I'm working on a project that requires me to import a BSON dataset into Pandas. I'm trying to use the bson.decode_all
method to do so.
I have a conda environment named "tf" with pymongo
installed. This is my current script in Jupyter that I open using (tf) PS C:\Users\ashka\Desktop\spring 23\RSRC 4033\cybersecurity tweets\jupyter> jupyter lab
:
import os
import pprint
from platform import python_version
import pandas as pd
import bson
import tensorflow as tf
print(python_version())
print(bson.__file__)
print(bson.__all__)
gives:
3.9.16
C:\Users\ashka\anaconda3\envs\tf\lib\site-packages\bson\__init__.py
['loads', 'dumps']
and
# preprocessing
data_file = "../dataset/threat/tweets.bson"

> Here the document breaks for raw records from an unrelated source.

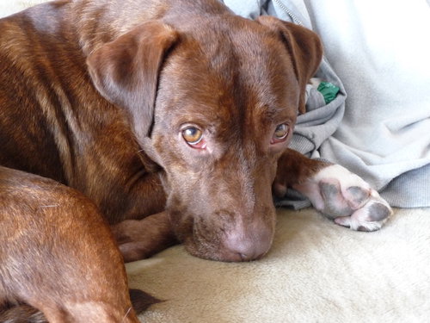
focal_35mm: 43
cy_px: 162
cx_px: 215
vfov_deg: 33.6
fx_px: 534
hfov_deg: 43.9
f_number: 4
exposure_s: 1/8
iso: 400
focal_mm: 7.1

with open(data_file, 'rb') as f:
dataset_dict = bson.decode_all(f.read())
pprint.pprint(dataset_dict)
gives:
---------------------------------------------------------------------------
AttributeError Traceback (most recent call last)
Cell In[35], line 4
2 data_file = "../dataset/threat/tweets.bson"
3 with open(data_file, 'rb') as f:
----> 4 dataset_dict = bson.decode_all(f.read())
5 pprint.pprint(dataset_dict)
AttributeError: module 'bson' has no attribute 'decode_all'
As you can see, the only attributes of bson that are importing are "loads" and "dumps". Funnily enough, this doesn't seem to be a problem outside of Jupyter with the SAME environment. I created a new .py file in the same directory and ran it using (tf) PS C:\Users\ashka\Desktop\spring 23\RSRC 4033\cybersecurity tweets\jupyter> python .\bsontest.py
:
from platform import python_version
import bson
print(python_version())
print(bson.__file__)
print(bson.__all__)
and it gave:
3.9.16
C:\Users\ashka\anaconda3\envs\tf\lib\site-packages\bson\__init__.py
['ALL_UUID_SUBTYPES', 'CSHARP_LEGACY', 'JAVA_LEGACY', 'OLD_UUID_SUBTYPE', 'STANDARD', 'UUID_SUBTYPE', 'Binary', 'UuidRepresentation', 'Code', 'DEFAULT_CODEC_OPTIONS', 'CodecOptions', 'DBRef', 'Decimal128', 'InvalidBSON', 'InvalidDocument', 'InvalidStringData', 'Int64', 'MaxKey', 'MinKey', 'ObjectId', 'Regex', 'RE_TYPE', 'SON', 'Timestamp', 'utc', 'EPOCH_AWARE', 'EPOCH_NAIVE', 'BSONNUM', 'BSONSTR', 'BSONOBJ', 'BSONARR', 'BSONBIN', 'BSONUND', 'BSONOID', 'BSONBOO', 'BSONDAT', 'BSONNUL', 'BSONRGX', 'BSONREF', 'BSONCOD', 'BSONSYM', 'BSONCWS', 'BSONINT', 'BSONTIM', 'BSONLON', 'BSONDEC', 'BSONMIN', 'BSONMAX', 'get_data_and_view', 'gen_list_name', 'encode', 'decode', 'decode_all', 'decode_iter', 'decode_file_iter', 'is_valid', 'BSON', 'has_c', 'DatetimeConversion', 'DatetimeMS']
which contains everything that I need!!!
Why does the bson
module act differently in Jupyter and how can I fix it?
Although I am not sure what exactly was causing the issue, I managed to fix it by reinstalling all the packages (and making sure to avoid the bson
package and use pymongo
) and restarting Jupyter Lab.